1.2. Ten slotte is vonnis bepaald.
2. De feiten
2.1. [gedaagde] heeft op 21 februari 2005 met verlof van de voorzieningenrechter conservatoir loonbeslag gelegd onder de werkgever van [eiser], het [naam werkgever eiser], (verder: het COA).

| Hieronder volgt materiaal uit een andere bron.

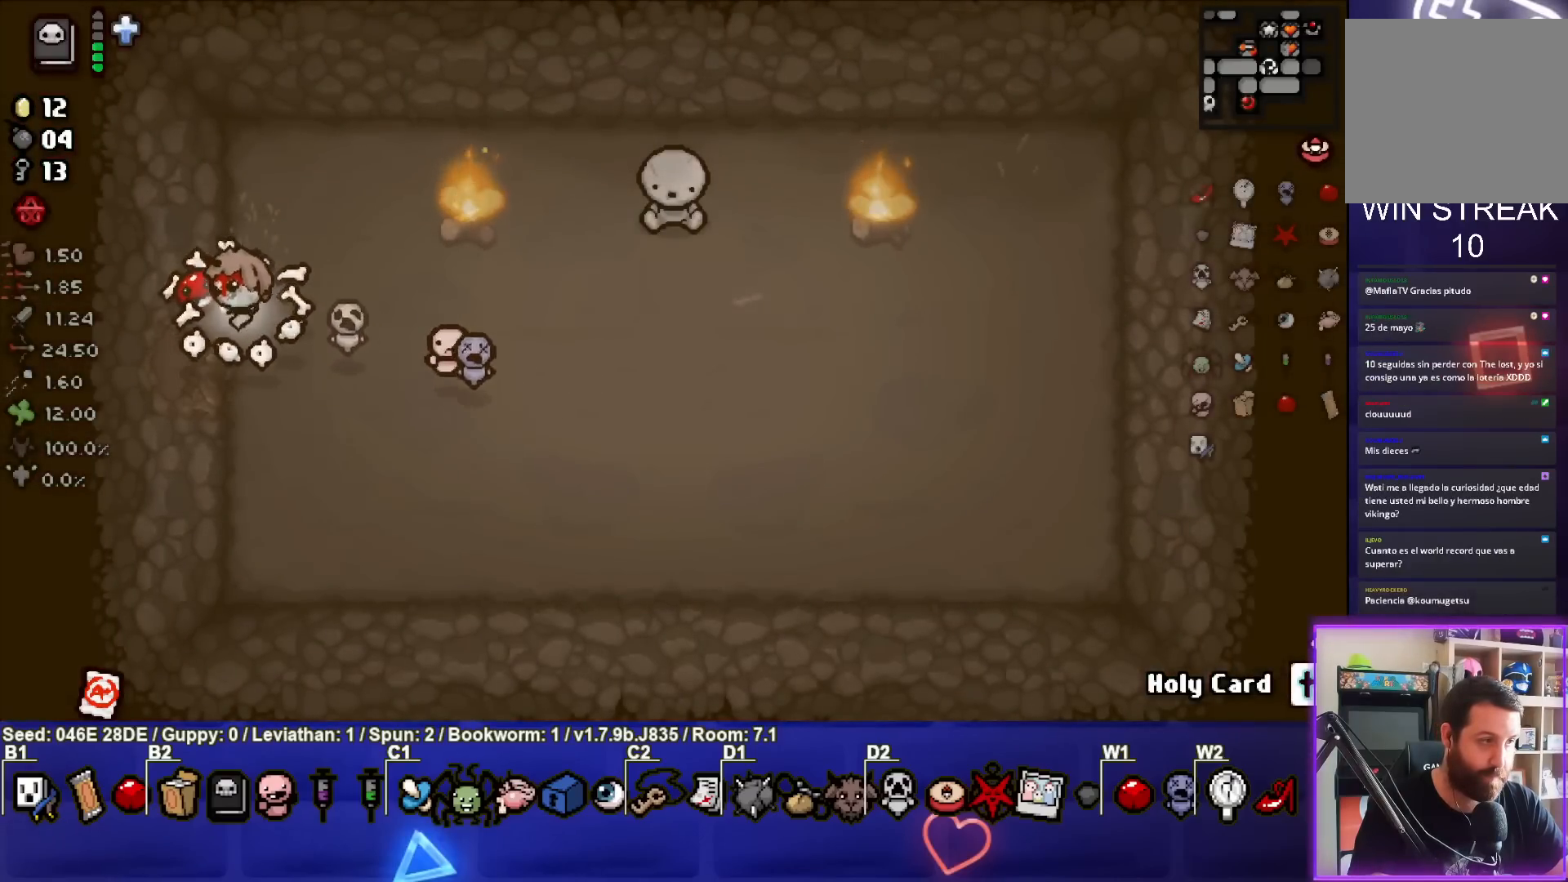
{"buttons": [], "left_stick": "center", "events": [[150, "left_stick", "center"]]}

2.2. In de op de voormelde beslaglegging gevolgde bodemprocedure onder zaaknummer 58711 HA ZA 05-2211 heeft de rechtbank op 4 januari 2006 tussenvonnis gewezen en daarin geoordeeld dat twee van de drie door [gedaagde] tegen [eiser] ingestelde hoofdvorderingen zullen worden afgewezen. Het oordeel over de resterende hoofdvordering tot schadevergoeding uit hoofde van onrechtmatig conservatoir derdenbeslag is in dat vonnis aangehouden opdat partijen zich kunnen uitlaten over de definitieve uitkomst van de procedure tussen partijen waarin bij eindvonnis van 3 november 2004 is beslist. Sedertdien staat de bodemprocedure op de parkeerrol in afwachting van de definitieve uitkomst van de procedure waarin voornoemd eindvonnis is gewezen.
2.3. Bij brief van 25 juli 2006 heeft de advocaat van [gedaagde], mr. Tubbergen, het COA meegedeeld dat ingevolge een tussen partijen gemaakte voorlopige afspraak het onder het beslag af te dragen bedrag wordt beperkt tot € 15.000.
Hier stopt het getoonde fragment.